Parliament’s inertia on NAP | Dawn

This article was published in Dawn on August 30, 2016 and is available at the following link

SELDOM has Pakistan seen such open and repeated finger-pointing between the civil and military leadership as on the question of the implementation of the National Action Plan against terrorism. Earlier this month, the chief of army staff expressed his dissatisfaction over the poor progress on NAP after a meeting of the corps commanders. What made his criticism even more significant was that it followed a meeting of the National Security Committee chaired by the prime minister and attended, among others, by the COAS himself on Aug 9.

Similar public criticism by the COAS on the lack of ‘matching governance initiatives’ by the civilian government came after the corps commanders meeting held in November 2015. The 20-point NAP was agreed upon in December 2014 at a multiparty conference convened by the prime minister and has been described, both by the civil and military leadership, as the most important road map for the struggle against terrorism in the country.

NAP is also significant because it has the rare consensus of otherwise bitterly opposed political forces besides the civil-military agreement. The federal government and the prime minister had announced the formation of a number of committees to monitor the execution of the plan and had pledged to personally review its progress. Sadly, very few committees later met to review progress and the prime minister’s own involvement also became diluted with time, most likely because of the state of his health and other ‘more pressing’ state business.

In a well-functioning democratic state, an effective system of checks and balances among the three pillars of state — the legislature, judiciary and the executive — keeps each one of them accountable, vigilant and active. It is an accepted and one of the most important functions of parliament to exercise effective oversight over the executive. Parliament undertakes this oversight in a number of ways using a variety of instruments available to it, but it is its committees that have come to be universally recognised as the most effective institutional arrangement of oversight of the executive.

It is sad that parliamentary committees have hardly discussed the National Action Plan.

US congressional committees have acquired tremendous powers over the past many years including the power to scrutinise and approve or reject key appointments both in the executive and the judiciary. The committees are generally not so powerful in a parliamentary form of government but still wield sufficient powers to keep the executive in check.

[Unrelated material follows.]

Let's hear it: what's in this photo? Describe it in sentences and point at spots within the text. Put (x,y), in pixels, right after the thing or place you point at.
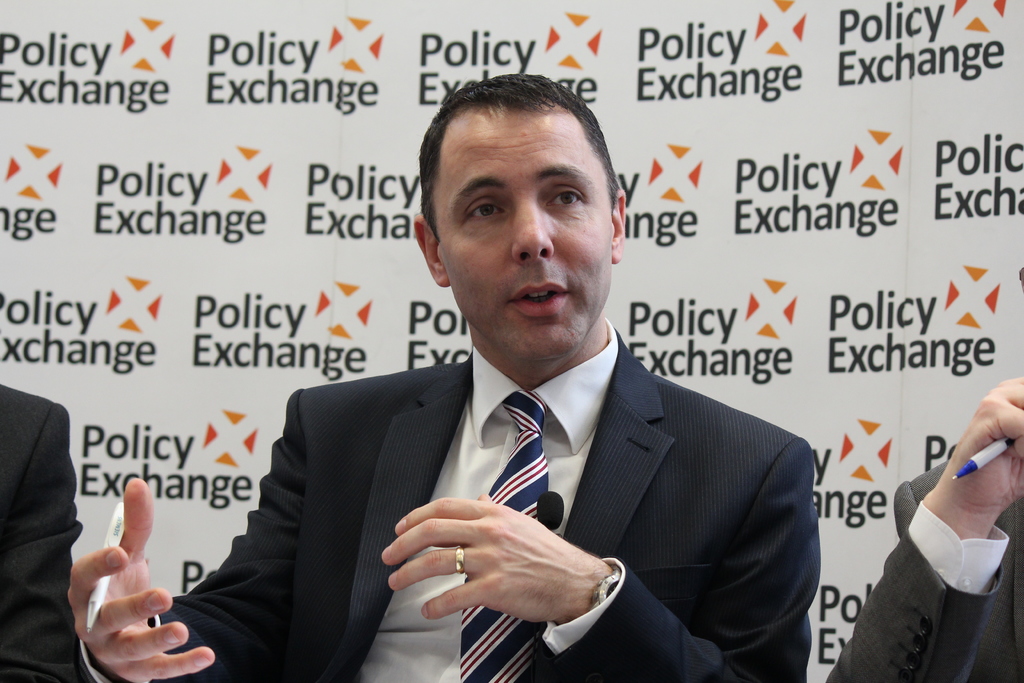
In this picture we can see three people (480,624) and a man (343,479) wore a blazer (335,544), tie (534,424), holding a pen (92,621) with his hand (87,593) and in the background (668,255) we can see a banner (376,137).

In Pakistan, both houses of parliament — the Senate and the National Assembly — and each of the four provincial assemblies, elect a number of committees at the beginning of the five-year parliamentary term. Each committee then goes on to elect its chair.

At present, the Senate has almost 49 committees, the National Assembly 47; the number of committees in the four provincial assemblies range from 18 in Balochistan to 51 in Punjab. The activism of a committee usually depends on the committee chair but committee members can exercise a great deal of influence too, including the power to requisition a committee meeting by 25pc members of a committee.

Each of the six legislatures has committees corresponding to the ministries or divisions at the federal level and departments at the provincial level. The purpose of describing all this in some detail is to convey that the committee system in our legislatures is an elaborate arrangement and the state spends a considerable sum to support them. One may argue that a greater degree of research and administrative support needs to be provided to the committees to do a better job, but the scarcity of this is more a matter of lack of demand by the honourable parliamentarians than constraints of state funding.

Returning to NAP, since the interior ministry has been made the focal ministry at the federal level for the implementation of the plan and a similar responsibility has been assigned to the provincial home departments, it is clear that the Senate and National Assembly standing committees on the interior and the four provincial assemblies standing committees on home affairs have a responsibility to exercise oversight on the implementation of NAP.

While one feels extremely unhappy and disappointed when an army officer, be it the COAS or the DG ISPR, publicly criticises the performance of the elected government, it is equally painful when one doesn’t see the elected democratic institutions not doing their job effectively.

The Senate Standing Committee on the Interior and Narcotics Control met 20 times during the past 19 months since NAP was announced in December 2014. Of this, only once did the agenda of the committee include NAP when it received a briefing from the interior ministry on the anti-terrorism plan. At no other point did the committee debate such a critical item or question the government on the progress achieved on NAP.

The Senate has lately constituted special committees on issues ranging from the performance of PIA to devolution to KP’s ‘24 demands’ but no such special committee has been constituted on NAP. The National Assembly Standing Committee on the Interior and Narcotics Control held 12 meetings between December 2014 and August 2016. The agenda place on the Assembly website does not indicate that the committee considered NAP in any of its meetings. The state of the provincial assembly committees on home affairs is no different. None of these committees discussed NAP at the meetings. A good look through media archives reveals that it is very probable that none of the legislatures held a full-length debate on the progress of NAP in its plenary session. The nation spends a considerable amount of taxpayers’ money on the functioning of legislatures; normally in a democracy this spending is always considered worthwhile.

Isn’t it time the national parliament and provincial assemblies in general and their committees dedicated to the interior and home affairs in particular started to exercise their oversight on the implementation of NAP?